Astelan cannot be the current Cypher....He is in the Rock, got caught on Piscina if I remember correctly.


----------



## forkmaster (Jan 2, 2010)

Ferrus Manus said:


> fluff wise... theres a theory that Astelan from the HH books is the current Cypher because of all he experienced on Caliban and how Lucius showed him all of Lion'els books
> 
> anyway.. the last reference in date wise i think is from the book "Angels of Darkness" where he creates a cult that destroyes this one planet, but it might not be the latest refrence about him, not sure


So Cypher and Luciius had contact with each other? I for one think the Cypher from Descents of Angels and Fallen Angels which life was spared by the Lion is the same one in the m.40.


----------



## Ferrus Manus (Apr 28, 2008)

first i want to apoligize i got the name mixed up, i meant to say Luther and not Lucius, sorry forkmaster

well im not saying the theory i posted before is the correct one, but its still a theory, you could be right Dark Angel but too the end of "Fallen Angels" Astelan starts to get annoyed with Cypher and threatens him a couple of times + the fact that Luther showed Astelan with Zahriel all the secret books Lion'el Johnson had hid, making him one of the very few people who know the dark angels most biggest secrets which gives good reason for being the cypher


----------



## forkmaster (Jan 2, 2010)

Ferrus Manus said:


> first i want to apoligize i got the name mixed up, i meant to say Luther and not Lucius, sorry forkmaster
> 
> well im not saying the theory i posted before is the correct one, but its still a theory, you could be right Dark Angel but too the end of "Fallen Angels" Astelan starts to get annoyed with Cypher and threatens him a couple of times + the fact that Luther showed Astelan with Zahriel all the secret books Lion'el Johnson had hid, making him one of the very few people who know the dark angels most biggest secrets which gives good reason for being the cypher


Indeed, I think everyone has their own thoughts and ideas and yours could be very much true as mine. =) I read somewhere they are planning at least one more book so hopefully we will get some answers soon.


----------



## cranvill (Jul 20, 2008)

The therory of Cypher and the empore meeting an then the emp remakeing the lion sword only for Cypherto use it to kill him is as old as the game its self and while realy good fluff GW will never openly say it because it will lead into far too many other storey lines. Which in turn will make the game far too complecated for newer and unger player alike as they would then have to start exsplaing about the star child and sensi (spelling) and why the inquistion have been hunting them down all these years.

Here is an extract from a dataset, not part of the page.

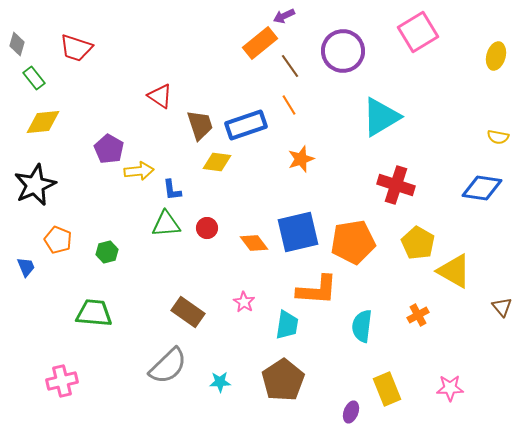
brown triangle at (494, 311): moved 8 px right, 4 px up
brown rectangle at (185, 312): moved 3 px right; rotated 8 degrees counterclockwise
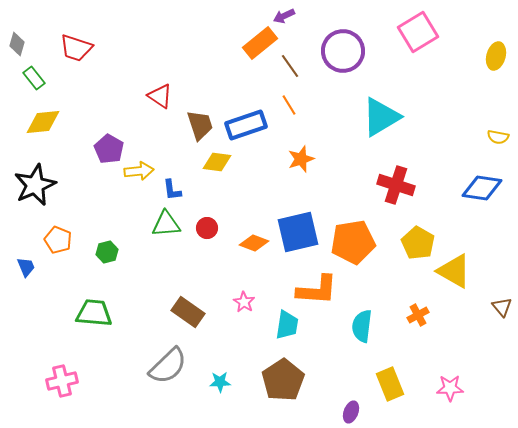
orange diamond at (254, 243): rotated 32 degrees counterclockwise
yellow rectangle at (387, 389): moved 3 px right, 5 px up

Chapter master Astellan is indeed caught and and impresened by the dark Angles alongside luther in the Rock so you can rule him out of being Cypher full stop. As for him being the Lion el Jhonson am shure he still sleeping the years away also in the rock acording to very old dark Angle miths so i would hold too close to that idea anyway. Personely i think it could be the current lord Cypher in the books as he seems far too smart,it could be Zahariel but i see him and Nemiel haveing a good set to in any possible book to come.

But hay thats just my ideas on the subject

P.S. The Model and rules for this guy rocked and made for a realy fun game when he tipped up on a gameing board.


----------



## LukeValantine (Dec 2, 2008)

Its obvious what happened to him...death by sithilus.


----------



## cranvill (Jul 20, 2008)

lol that sounds about right lol.


----------